Recovery teaches lessons many people don’t expect to learn when they first decide to quit using alcohol or drugs. If you have an idea about what happens during recovery ahead of time, you probably expect to spend a lot of time analyzing yourself, your past behavior, your relationships, your family dynamic, your levels of stress, how you manage your emotions, and a long list of other things that are all about you.
All that’s true.
During recovery – especially if you seek professional treatment in a residential program, a partial hospitalization program, or an intensive outpatient program for alcohol or substance use disorder – you spend time on yourself.
It’s an essential part of the process, elucidated clearly by one of the most well-known steps from the Twelve Steps of Alcoholics Anonymous, which reads:
“We did a searching and fearless moral inventory of ourselves.”
That means you take the time – with counselors, therapists, and sometimes your recovery peers – to look at your life with total, unflinching honesty. You learn who you are and where you’ve been in order to move forward. Your inventory helps you become the person you want to be and move your life in the direction of your choice, rather than the direction determined by your alcohol or substance use disorder.
So, yes. During recovery you spend time on yourself. You learn you-centered lessons, because you are the only one that can make your recovery work. But at a certain point during recovery, you learn a lesson that often comes as a surprise.
You learn the power of service.
Service and Recovery
In this context, what we mean by service is helping others.
The first way you learn this in recovery is typically by talking about and sharing your experience with recovery peers. Once you have some time under your belt, you can help people brand new in recovery simply by being there for them and supporting them. When appropriate, you give advice and voice your viewpoint. The next step often involves becoming a sponsor in a community support group, or volunteering to run a support group meeting, clean up the meeting room, or something simple and helpful like that.
At this point, your focus is still inward – if not toward yourself, then toward your recovery community. However, before long, one of you more experienced recovery peers may ask you this question:
Are you ready to be of service to the community?
By that they mean the community-at-large. They ask if you’re ready to help those less fortunate than yourself. They may suggest volunteering at a food bank, a homeless shelter, a senior community, a youth center, or a church clothing drive. When you say yes, you learn that volunteering is both a humbling and fulfilling experience. Depending on what you choose to do, you may develop a greater sense of gratitude for what you have in your life, an increased sense of empathy and compassion for those less fortunate than yourself, or you may learn that you – yes, you, the person in recovery – have a great deal to offer the world.
You also learn what it means to do something for someone other than yourself, for no other reason than they need help.
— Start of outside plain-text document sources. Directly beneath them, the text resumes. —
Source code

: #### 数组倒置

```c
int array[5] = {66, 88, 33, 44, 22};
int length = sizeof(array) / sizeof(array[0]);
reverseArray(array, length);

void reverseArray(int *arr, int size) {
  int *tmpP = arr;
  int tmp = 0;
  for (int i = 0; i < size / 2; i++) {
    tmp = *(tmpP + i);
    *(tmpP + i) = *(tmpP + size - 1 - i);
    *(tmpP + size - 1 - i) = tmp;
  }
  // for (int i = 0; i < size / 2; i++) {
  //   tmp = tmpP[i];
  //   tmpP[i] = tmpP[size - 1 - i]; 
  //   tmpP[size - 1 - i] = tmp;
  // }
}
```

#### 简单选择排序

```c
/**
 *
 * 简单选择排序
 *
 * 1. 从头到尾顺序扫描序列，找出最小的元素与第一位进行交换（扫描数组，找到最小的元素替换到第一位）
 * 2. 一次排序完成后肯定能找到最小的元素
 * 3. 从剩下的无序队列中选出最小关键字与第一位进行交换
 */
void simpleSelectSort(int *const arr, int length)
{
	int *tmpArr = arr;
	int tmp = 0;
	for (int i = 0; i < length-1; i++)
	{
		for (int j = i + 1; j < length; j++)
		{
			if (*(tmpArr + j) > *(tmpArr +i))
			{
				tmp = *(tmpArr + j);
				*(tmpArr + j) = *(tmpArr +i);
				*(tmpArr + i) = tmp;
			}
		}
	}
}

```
You also learn why some people believe the selflessness of volunteering is the opposite of the selfishness often associated with addiction.
Those are big lessons, which is why volunteering is an important part of recovery.
But with COVID-19, shelter-in-place orders, and social distancing, is it still possible to volunteer?
Yes, it’s still possible.
How to Serve Your Community
Keep in mind that helping neighbors, family, and friends with day-to-day life tasks and chores is always a good idea, and can always happen – as long as you do it in a safe, healthy, and responsible manner.
With that said, there are still plenty of formalized ways to volunteer, despite the ongoing restrictions related to the coronavirus pandemic. We also offer this blanket disclaimer: follow the advice of your doctor and local health officials with regards to everything on this list. If anything we say below contradicts the advice of medical or public health officials, defer to the officials.
Volunteer Opportunities During COVID-19
- Meal Delivery. Seniors, immunocompromised, and other at-risk populations need help every day with the basics of life. Food is essential, and groups like Meals on Wheels are looking for people to deliver health, nutritious meals – and socially distanced human contact – to those who shouldn’t go out during the pandemic.
- Help in Schools. It’s summertime now, but many schools provide meals and other services for at-need and at-risk children. You can help put meals together on-site (safely) or help distribute meals, either at schools, off-campus locations, or by delivery.
- Online Reader. If you love kids, love books, and love to read, you’re in luck. You can volunteer to read for kids through Reading Partners when school comes back, or if you live in the San Jose, CA area, you can volunteer through the City of San Jose Public Library
- Online Translator. If you’re fluent in a second (or third or fourth) language, you can volunteer as an online translator through the United Nations Volunteer Program.
- Medical Volunteer. If you’re a trained doctor, nurse, or other provider, you can offer your services through National Voluntary Organizations Active in Disaster (NVOAD).
One Last Thing
The benefits of volunteering are almost too numerous to name. Volunteering helps you stay on your recovery program, build social skills, build self-esteem, engage in your community, and fill your days with sober-friendly activities. That all pales in comparison to the fact that when you volunteer, you help someone who needs help. During this unpredictable and unprecedented time, the simple act of giving of yourself to others can add meaning and purpose to your life. With the ground shifting under our feet nearly every day, participating in an activity you know contributes to the greater good may be exactly what you need.